The roles of Shakespeare’s lovers are gifts to the actors as well as the audience. Juliet, for example, only exists in performance; these are plays after all, not novels. On the page, Juliet is merely a buried diamond – and each actress, discovering her, cuts and polishes the jewel uniquely for display. I have never known an actress who, having once played Juliet, could quite let go of the part afterwards. Shakespeare’s ability to step so sensitively into the whirling mind of young Juliet, wilfully planning a night of love with Romeo (‘Gallop apace, you fiery-footed steeds…’) is remarkable. It is this skill at portraying both the man and the woman’s feelings, coupled with an abiding humour, which makes his love scenes so attractive. There is nothing so sexy as a shared sense of humour, and Shakespeare’s lovers are well-matched in this respect. In The Taming of the Shrew, for example, Petruchio softens Kate’s resistance in their first encounter as much with skilful wordplay as by any other means: ‘Where did you study all this goodly speech?’ she asks, with real curiosity.
Everyone in Shakespeare’s day would have had a huge repertoire of bawdy songs and verses, and Shakespeare capitalised on this in all his plays. This folk culture is unfortunately newly lost to us in an era of television and video games, and a good deal of the sexual innuendo in the plays is missed by the modern audience – making the job of playing one of Shakespeare’s naughty clowns much less rewarding – and harder work – for the actor today than it would have been in the sixteenth century. The ribaldry and scatology in the comedies is, however, as much to be found in the love scenes as in the comical gobbledygook of the clowns: ‘Who knows not where a wasp does wear his sting?’ asks Petruchio, answering himself: ‘In his tail.’ Kate responds: ‘In his tongue.’ ‘Whose tongue?’ he presses. ‘Yours, if you talk of tails; and so farewell.’ ‘What! With my tongue in your tail?’ Game, set and match. ‘Who could be out , being before his beloved mistress?’ asks Orlando in As You Like It. ‘Not out of your apparel – and yet out of your suit!’ replies Rosalind. Of course, all Shakespeare’s women were played by men; this must have added an extra frisson to the love scenes. In this scene, for instance, Rosalind was a male actor dressed up as a girl disguised as a man pretending to be a girl! Something for everyone!

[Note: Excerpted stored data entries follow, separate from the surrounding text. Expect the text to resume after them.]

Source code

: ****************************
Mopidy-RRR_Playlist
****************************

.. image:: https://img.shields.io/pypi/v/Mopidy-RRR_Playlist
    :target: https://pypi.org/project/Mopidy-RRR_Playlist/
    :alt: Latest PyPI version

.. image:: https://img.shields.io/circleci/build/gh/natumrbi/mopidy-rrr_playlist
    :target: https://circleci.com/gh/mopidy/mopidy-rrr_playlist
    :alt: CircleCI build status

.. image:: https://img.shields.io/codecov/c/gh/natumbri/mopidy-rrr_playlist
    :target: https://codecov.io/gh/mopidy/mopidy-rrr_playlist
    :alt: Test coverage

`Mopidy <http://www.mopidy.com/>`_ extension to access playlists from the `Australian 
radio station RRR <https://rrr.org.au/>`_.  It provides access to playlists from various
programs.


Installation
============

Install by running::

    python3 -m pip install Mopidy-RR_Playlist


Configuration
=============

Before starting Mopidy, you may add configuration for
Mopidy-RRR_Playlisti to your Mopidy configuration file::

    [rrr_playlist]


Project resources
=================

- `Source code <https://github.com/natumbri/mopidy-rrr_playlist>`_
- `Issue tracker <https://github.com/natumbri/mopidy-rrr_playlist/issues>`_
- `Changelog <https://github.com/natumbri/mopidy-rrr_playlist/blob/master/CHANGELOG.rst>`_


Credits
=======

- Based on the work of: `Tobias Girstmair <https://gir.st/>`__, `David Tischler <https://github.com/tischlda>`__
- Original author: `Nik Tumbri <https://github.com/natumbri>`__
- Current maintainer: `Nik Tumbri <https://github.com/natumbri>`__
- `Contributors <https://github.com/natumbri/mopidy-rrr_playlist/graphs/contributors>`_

Because his plays were for the most part performed in the open air, in daylight, they move fast. Shakespeare had no such things as blackouts and curtains to hide scene changes. Everything is in the text – Shakespeare’s actors must therefore be painters as well as interpreters. He does not transpose easily to the screen largely for this reason. Cutting one of his scripts for film means either losing some of the greatest lines or doing the same job twice: once in the lines, and again with the lens. The thrill of Enobarbus’s lyrical attempt to recapture the legendary magnificence of Cleopatra’s entrance: ‘The barge she sat in, like a burnished throne/Burned on the water…’ would be seriously undercut by any film-maker’s attempt to recreate the event. Recording these scenes for audiobook, of course, is a joy – no blackouts or curtains here – just us and Shakespeare.
Shakespeare obviously cared for his lovers. It is fascinating to discover that the very first time they meet, Romeo and Juliet are instantly unified, like two halves of a puzzle, by a shared sense of humour expressed in fast-thinking, rhyming verse. More remarkable still, this verse is in the form of a strict Elizabethan sonnet – a fact that is not particularly for us to notice, but demonstrates the writer’s own love of the youngsters. From the gloriously loose-limbed prose of Rosalind and Orlando in As You Like It to the impeccably-turned, lyrical and witty verse of Lorenzo and Jessica (‘The moon shines bright…’) in The Merchant of Venice; from Troilus and Cressida’s corrupted imbroglio to the fading luxury and whimsical hedonism of the two passionate lovers in Antony and Cleopatra, Shakespeare has given all of us, actors and audiences, gifts to treasure and be inspired by.